I hope the comments in the code are enough to get you started.

Parsing identification files (PepXML, ProtXML, MzIdentML)

The library gives low level access to those file formats. There is no unifying API here, as the formats are very different. These parsers are not hand optimized for efficiency, so they might consume quite a bit more memory than they should, but they also are error resilient.

Working with these files is simpler, you call the parser and get a single data-structure, that follows the schemas of corresponding XMLs.

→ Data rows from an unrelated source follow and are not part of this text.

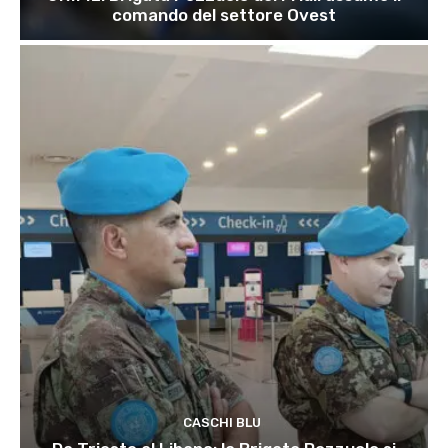
comando del settore Ovest
CASCHI BLU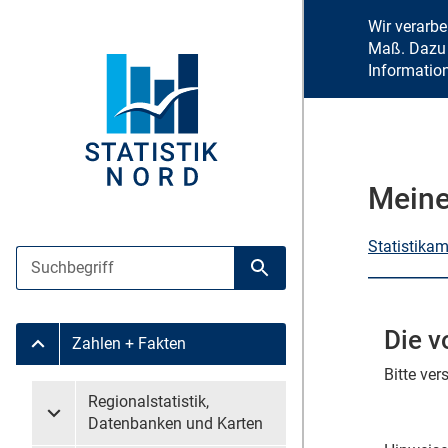
Wir verarb
Maß. Dazu 
Informatio
Meine
Statistika
Suche
Suche starten
Die v
Zahlen + Fakten
Untermenü Zahlen + Fakten
Bitte ve
Untermenü überspringen
Regionalstatistik,
Untermenü Regionalstatistik, Datenbanken und Karten
Datenbanken und Karten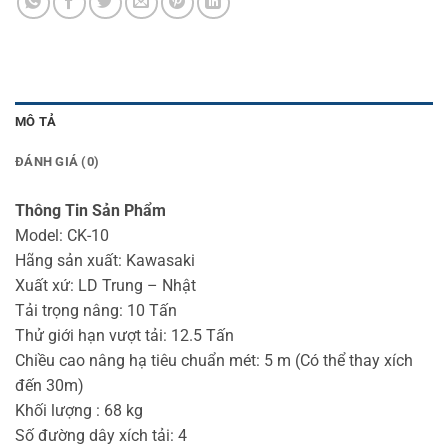
MÔ TẢ
ĐÁNH GIÁ (0)
Thông Tin Sản Phẩm
Model: CK-10
Hãng sản xuất: Kawasaki
Xuất xứ: LD Trung – Nhật
Tải trọng nâng: 10 Tấn
Thử giới hạn vượt tải: 12.5 Tấn
Chiều cao nâng hạ tiêu chuẩn mét: 5 m (Có thể thay xích
đến 30m)
Khối lượng : 68 kg
Số đường dây xích tải: 4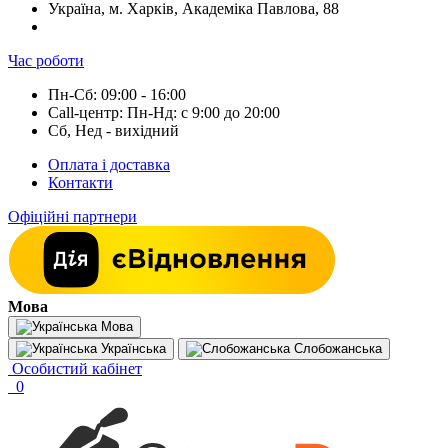
Україна, м. Харків, Академіка Павлова, 88
Час роботи
Пн-Сб: 09:00 - 16:00
Call-центр: Пн-Нд: с 9:00 до 20:00
Сб, Нед - вихідний
Оплата і доставка
Контакти
Офіційні партнери
Мова
Мова
Українська
Слобожанська
Особистий кабінет
0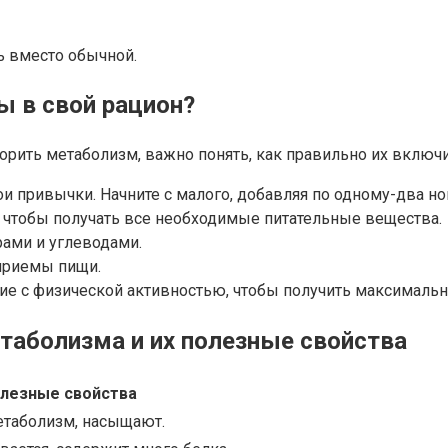
ь вместо обычной.
ы в свой рацион?
корить метаболизм, важно понять, как правильно их включи
вои привычки. Начните с малого, добавляя по одному-два 
у, чтобы получать все необходимые питательные вещества.
рами и углеводами.
 приемы пищи.
ание с физической активностью, чтобы получить максималь
таболизма и их полезные свойства
лезные свойства
етаболизм, насыщают.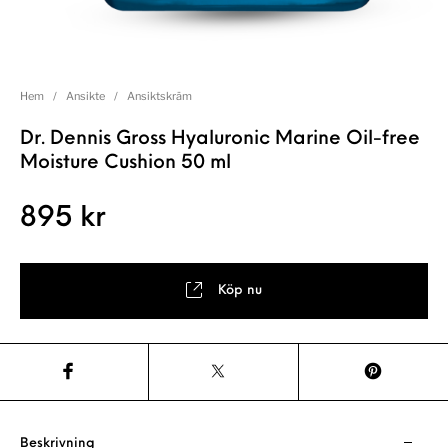
Hem
/
Ansikte
/
Ansiktskräm
Dr. Dennis Gross Hyaluronic Marine Oil-free
Moisture Cushion 50 ml
895
kr
Köp nu
Beskrivning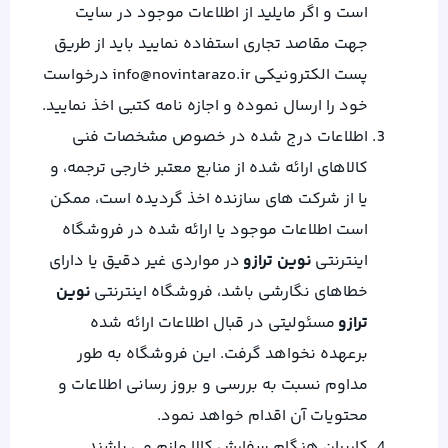
است و اگر مایلید از اطلاعات موجود در سایت
جهت مقاصد تجاری استفاده نمایید باید از طریق
پست الکترونیکی info@novintarazo.ir درخواست
خود را ارسال نموده و اجازه نامه كتبی اخذ نمایید.
اطلاعات درج شده در خصوص مشخصات فنی
كالاهای ارائه شده از منابع معتبر خارجی ترجمه، و
یا از شركت های سازنده اخذ گردیده است، ممکن
است اطلاعات موجود یا ارائه شده در فروشگاه
اینترنتی
نوین ترازو
در مواردی غیر دقیق یا دارای
خطاهای نگارشی باشد، فروشگاه اینترنتی
نوین
ترازو
مسئولیتی در قبال اطلاعات ارائه شده
برعهده نخواهد گرفت. این فروشگاه به طور
مداوم نسبت به بررسی و بروز رسانی اطلاعات و
محتویات آن اقدام خواهد نمود.
كاربران هنگام سفارش كالا ملزم می باشند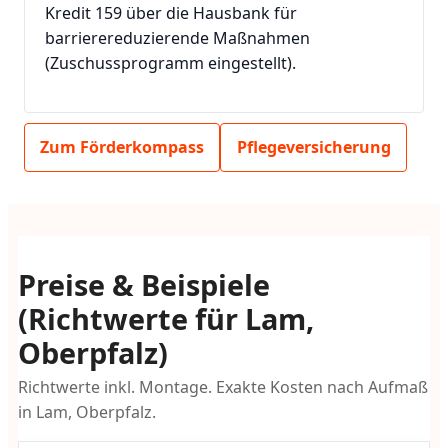
Kredit 159 über die Hausbank für
barrierereduzierende Maßnahmen
(Zuschussprogramm eingestellt).
Zum Förderkompass
Pflegeversicherung
Preise & Beispiele
(Richtwerte für Lam,
Oberpfalz)
Richtwerte inkl. Montage. Exakte Kosten nach Aufmaß
in Lam, Oberpfalz.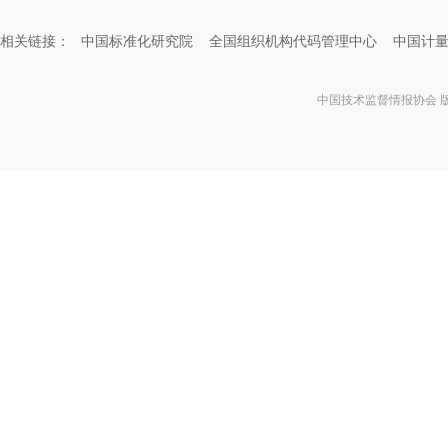
相关链接：
中国标准化研究院
全国组织机构代码管理中心
中国计
中国技术监督情报协会 版权所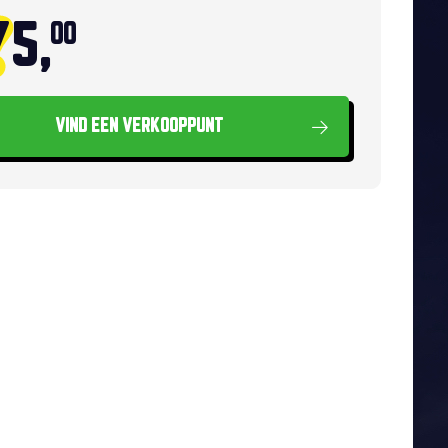
75,
00
VIND EEN VERKOOPPUNT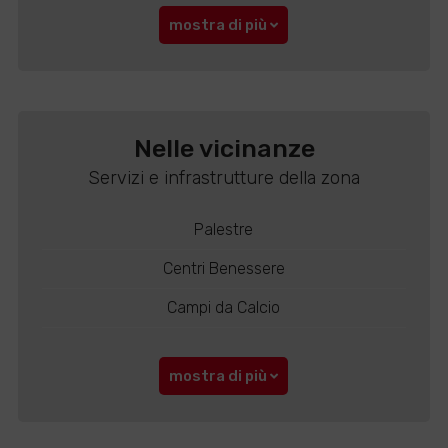
mostra di più
Nelle vicinanze
Servizi e infrastrutture della zona
Palestre
Centri Benessere
Campi da Calcio
mostra di più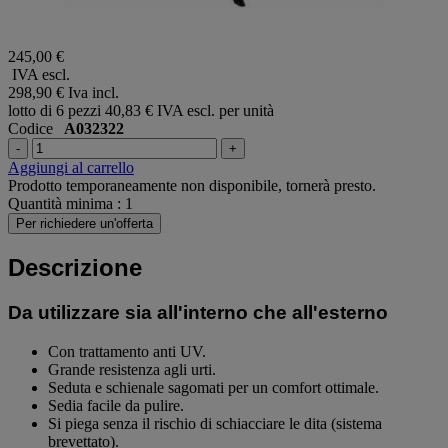
245,00 €
IVA escl.
298,90 €
Iva incl.
lotto di 6 pezzi
40,83 € IVA escl. per unità
Codice
A032322
-
+
Aggiungi al carrello
Prodotto temporaneamente non disponibile, tornerà presto.
Quantità minima : 1
Per richiedere un'offerta
Descrizione
Da utilizzare sia all'interno che all'esterno
Con trattamento anti UV.
Grande resistenza agli urti.
Seduta e schienale sagomati per un comfort ottimale.
Sedia facile da pulire.
Si piega senza il rischio di schiacciare le dita (sistema
brevettato).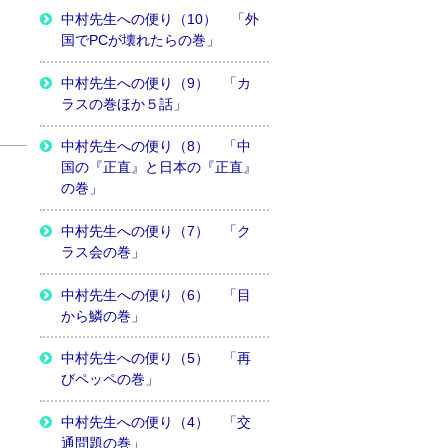
中村先生への便り（10） 「外
国でPCが壊れたらの巻」
中村先生への便り（9） 「カ
ラスの巻ほか５話」
中村先生への便り（8） 「中
国の『正直』と日本の『正直』
の巻」
中村先生への便り（7） 「ク
ラス会の巻」
中村先生への便り（6） 「目
から鱗の巻」
中村先生への便り（5） 「再
びペッペの巻」
中村先生への便り（4） 「交
通問題の巻」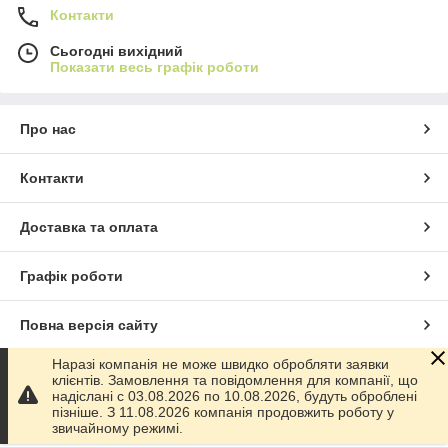
Контакти
Сьогодні вихідний
Показати весь графік роботи
Про нас
Контакти
Доставка та оплата
Графік роботи
Повна версія сайту
Наразі компанія не може швидко обробляти заявки
Сайт створено на маркетплейсі
Prom.ua
клієнтів. Замовлення та повідомлення для компанії, що
надіслані с 03.08.2026 по 10.08.2026, будуть оброблені
пізніше. З 11.08.2026 компанія продовжить роботу у
Політика конфіденційності
звичайному режимі.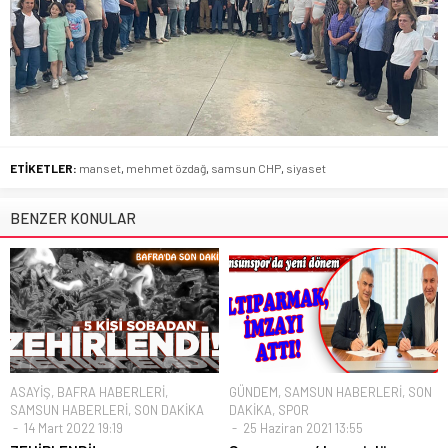
ETİKETLER:
manset
,
mehmet özdağ
,
samsun CHP
,
siyaset
BENZER KONULAR
ASAYİŞ
,
BAFRA HABERLERİ
,
GÜNDEM
,
SAMSUN HABERLERİ
,
SON
SAMSUN HABERLERİ
,
SON DAKİKA
DAKİKA
,
SPOR
14 Mart 2022 19:19
25 Haziran 2021 13:55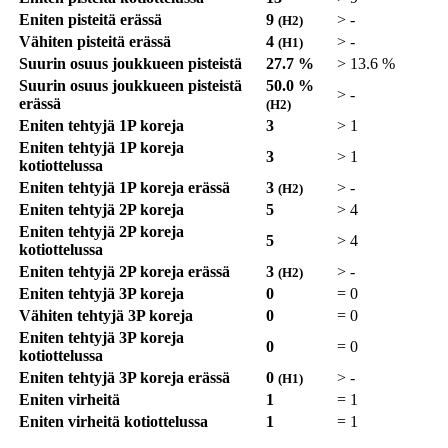
Eniten pisteitä erässä
9
>
-
(H2)
Vähiten pisteitä erässä
4
>
-
(H1)
Suurin osuus joukkueen pisteistä
27.7 %
>
13.6 %
Suurin osuus joukkueen pisteistä
50.0 %
>
-
erässä
(H2)
Eniten tehtyjä 1P koreja
3
>
1
Eniten tehtyjä 1P koreja
3
>
1
kotiottelussa
Eniten tehtyjä 1P koreja erässä
3
>
-
(H2)
Eniten tehtyjä 2P koreja
5
>
4
Eniten tehtyjä 2P koreja
5
>
4
kotiottelussa
Eniten tehtyjä 2P koreja erässä
3
>
-
(H2)
Eniten tehtyjä 3P koreja
0
=
0
Vähiten tehtyjä 3P koreja
0
=
0
Eniten tehtyjä 3P koreja
0
=
0
kotiottelussa
Eniten tehtyjä 3P koreja erässä
0
>
-
(H1)
Eniten virheitä
1
=
1
Eniten virheitä kotiottelussa
1
=
1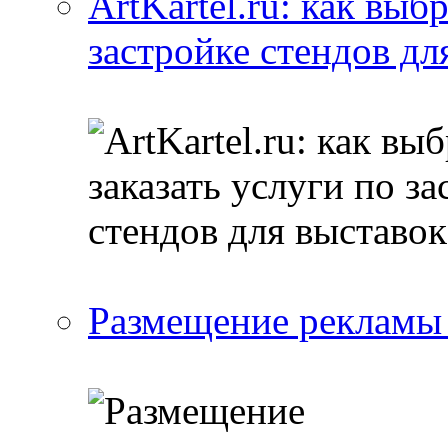
ArtKartel.ru: как выб
застройке стендов дл
Размещение рекламы 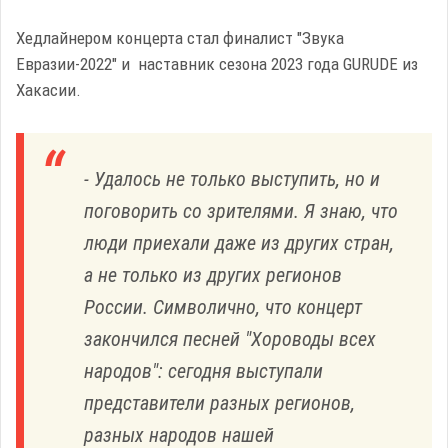
Хедлайнером концерта стал финалист "Звука
Евразии-2022" и наставник сезона 2023 года GURUDE из
Хакасии.
- Удалось не только выступить, но и
поговорить со зрителями. Я знаю, что
люди приехали даже из других стран,
а не только из других регионов
России. Символично, что концерт
закончился песней "Хороводы всех
народов": сегодня выступали
представители разных регионов,
разных народов нашей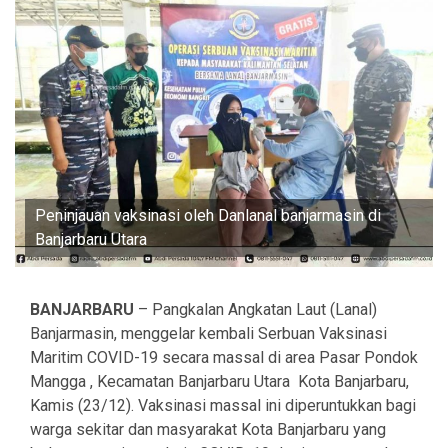
Peninjauan vaksinasi oleh Danlanal banjarmasin di
Banjarbaru Utara
BANJARBARU
– Pangkalan Angkatan Laut (Lanal)
Banjarmasin, menggelar kembali Serbuan Vaksinasi
Maritim COVID-19 secara massal di area Pasar Pondok
Mangga , Kecamatan Banjarbaru Utara Kota Banjarbaru,
Kamis (23/12). Vaksinasi massal ini diperuntukkan bagi
warga sekitar dan masyarakat Kota Banjarbaru yang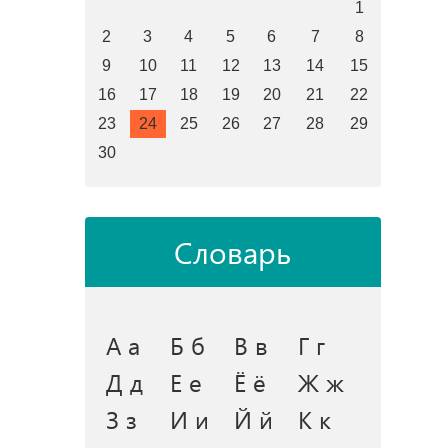
1
2
3
4
5
6
7
8
9
10
11
12
13
14
15
16
17
18
19
20
21
22
23
24
25
26
27
28
29
30
Словарь
А а
Б б
В в
Г г
Д д
Е е
Ё ё
Ж ж
З з
И и
Й й
К к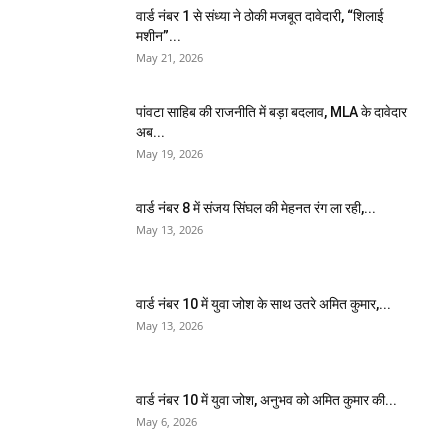
वार्ड नंबर 1 से संध्या ने ठोकी मजबूत दावेदारी, “शिलाई
मशीन”...
May 21, 2026
पांवटा साहिब की राजनीति में बड़ा बदलाव, MLA के दावेदार
अब...
May 19, 2026
वार्ड नंबर 8 में संजय सिंघल की मेहनत रंग ला रही,...
May 13, 2026
वार्ड नंबर 10 में युवा जोश के साथ उतरे अमित कुमार,...
May 13, 2026
वार्ड नंबर 10 में युवा जोश, अनुभव को अमित कुमार की...
May 6, 2026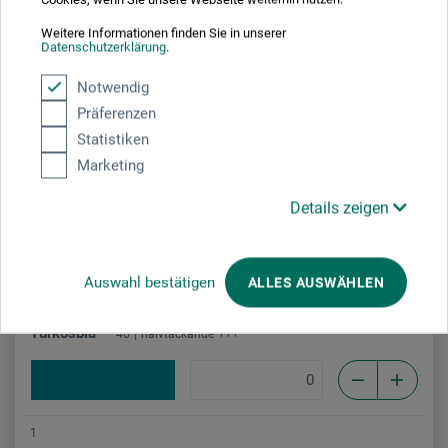
Weitere Informationen finden Sie in unserer
Datenschutzerklärung
.
1
Mörkblå/Nattblå
Notwendig
25
täckande
+++
Präferenzen
Statistiken
Marketing
1
Details zeigen
Coelinblå
37
halvtäckande
+++
Auswahl bestätigen
ALLES AUSWÄHLEN
1
Turkosblå
46
halvtäckande
+++
1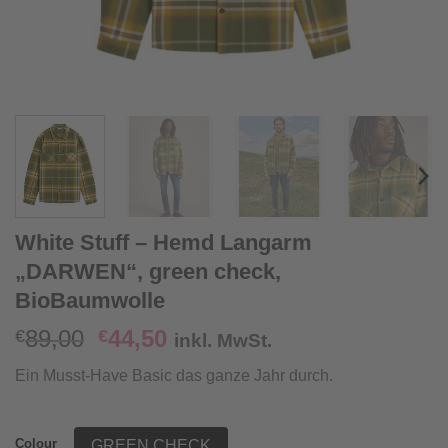
White Stuff – Hemd Langarm
„DARWEN“, green check,
BioBaumwolle
Ursprünglicher
Aktueller
89,00
44,50
€
€
inkl. MwSt.
Preis
Preis
Ein Musst-Have Basic das ganze Jahr durch.
war:
ist:
€89,00
€44,50.
Colour
GREEN CHECK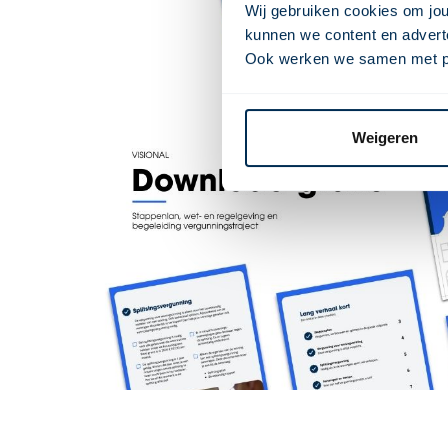
Wij gebruiken cookies om jou
kunnen we content en adverte
Ook werken we samen met part
Weigeren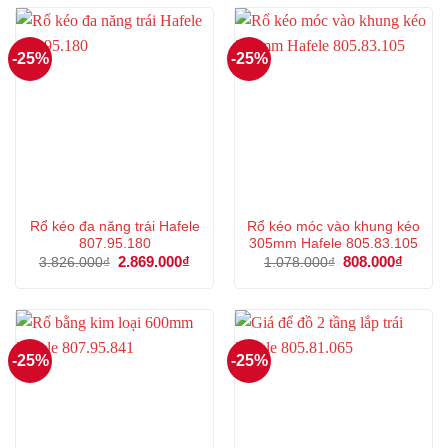
2.357.000₫.
882.00
-25%
-25%
Rổ kéo đa năng trái Hafele
Rổ kéo móc vào khung kéo
807.95.180
305mm Hafele 805.83.105
Giá
2.869.000
₫
Giá
Giá
808.000
₫
Giá
3.826.000
₫
1.078.000
₫
gốc
hiện
gốc
hiện
là:
tại
là:
tại
3.826.000₫.
là:
1.078.000₫.
là:
2.869.000₫.
808.00
-25%
-25%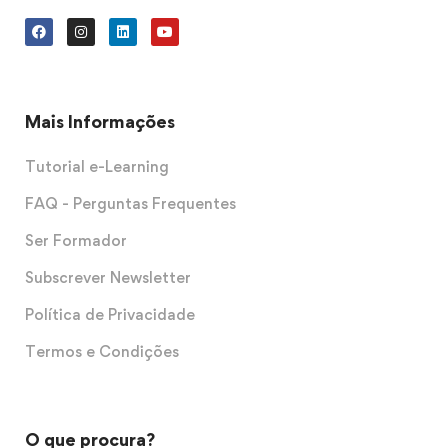
Mais Informações
Tutorial e-Learning
FAQ - Perguntas Frequentes
Ser Formador
Subscrever Newsletter
Política de Privacidade
Termos e Condições
O que procura?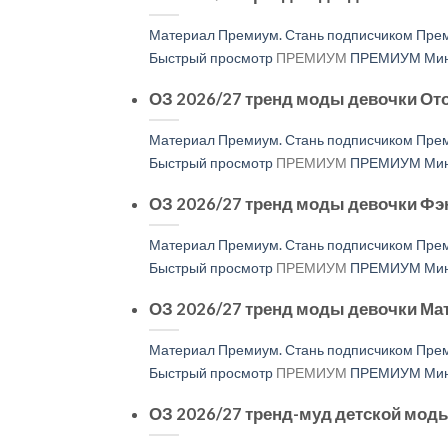
Материал Премиум. Стань подписчиком Прем
Быстрый просмотр
ПРЕМИУМ
ПРЕМИУМ Мини
ОЗ 2026/27 тренд моды девочки От
Материал Премиум. Стань подписчиком Прем
Быстрый просмотр
ПРЕМИУМ
ПРЕМИУМ Мини
ОЗ 2026/27 тренд моды девочки Фэ
Материал Премиум. Стань подписчиком Прем
Быстрый просмотр
ПРЕМИУМ
ПРЕМИУМ Мини
ОЗ 2026/27 тренд моды девочки Ма
Материал Премиум. Стань подписчиком Прем
Быстрый просмотр
ПРЕМИУМ
ПРЕМИУМ Мини
ОЗ 2026/27 тренд-муд детской мо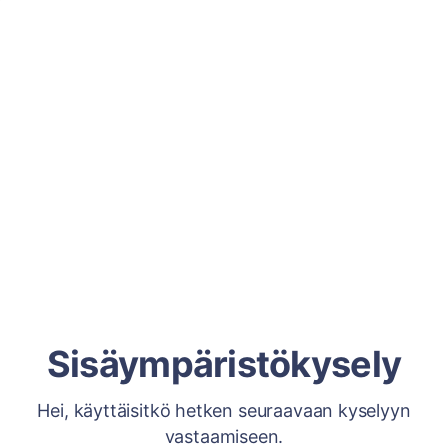
Sisäympäristökysely
Hei, käyttäisitkö hetken seuraavaan kyselyyn
vastaamiseen.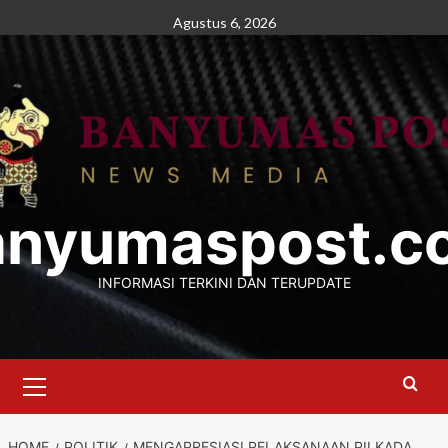
Skip
Agustus 6, 2026
to
content
anyumaspost.c
INFORMASI TERKINI DAN TERUPDATE
Primary
Menu
HOME
POLITIK
MENGAPRESIASI PELAKSANAAN PILKADA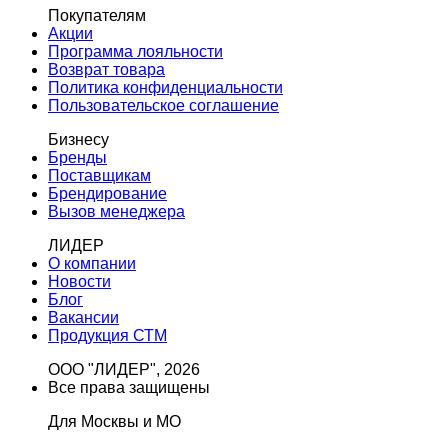
Покупателям
Акции
Программа лояльности
Возврат товара
Политика конфиденциальности
Пользовательское соглашение
Бизнесу
Бренды
Поставщикам
Брендирование
Вызов менеджера
ЛИДЕР
О компании
Новости
Блог
Вакансии
Продукция СТМ
ООО "ЛИДЕР", 2026
Все права защищены
Для Москвы и МО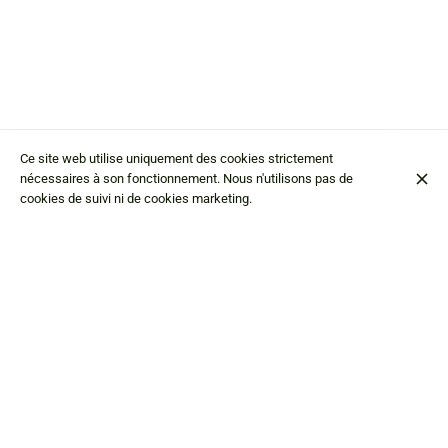
Ce site web utilise uniquement des cookies strictement
nécessaires à son fonctionnement. Nous n'utilisons pas de
cookies de suivi ni de cookies marketing.
Hostaria da Edo
Via Val dell'Oro
4
23862 Civate LC
+39 0341 210206
Contacter
American Express
Mastercard
Carte de débit
Cash
Visa
Google pay
Apple pay
Virement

Path path = Paths.get("some-path-to.pep.xml");

// a single call to parse the whole file
MsmsPipelineAnalysis msmsPipelineAnalysis = PepXmlParser.parse(path);


List<MsmsRunSummary> msmsRunSummaries = msmsPipelineAnalysis.getMsmsRunSummary();
for (MsmsRunSummary msmsRunSummary : msmsRunSummaries) {
    List<SpectrumQuery> spectrumQueries = msmsRunSummary.getSpectrumQuery();
    System.out.printf("Spectrum queries from MS/MS run summary: %s\n",
                      msmsRunSummary.getBaseName());
    for (SpectrumQuery sq : spectrumQueries) {
        System.out.printf("Spec ID: [%s], RT: [%.2f], precursor neutral mass: [%.3f]\n",
                          sq.getSpectrum(), sq.getRetentionTimeSec(), sq.getPrecursorNeutralMass());
    }
    System.out.printf("Done with MS/MS run summary: %s\n", msmsRunSummary.getBaseName());
}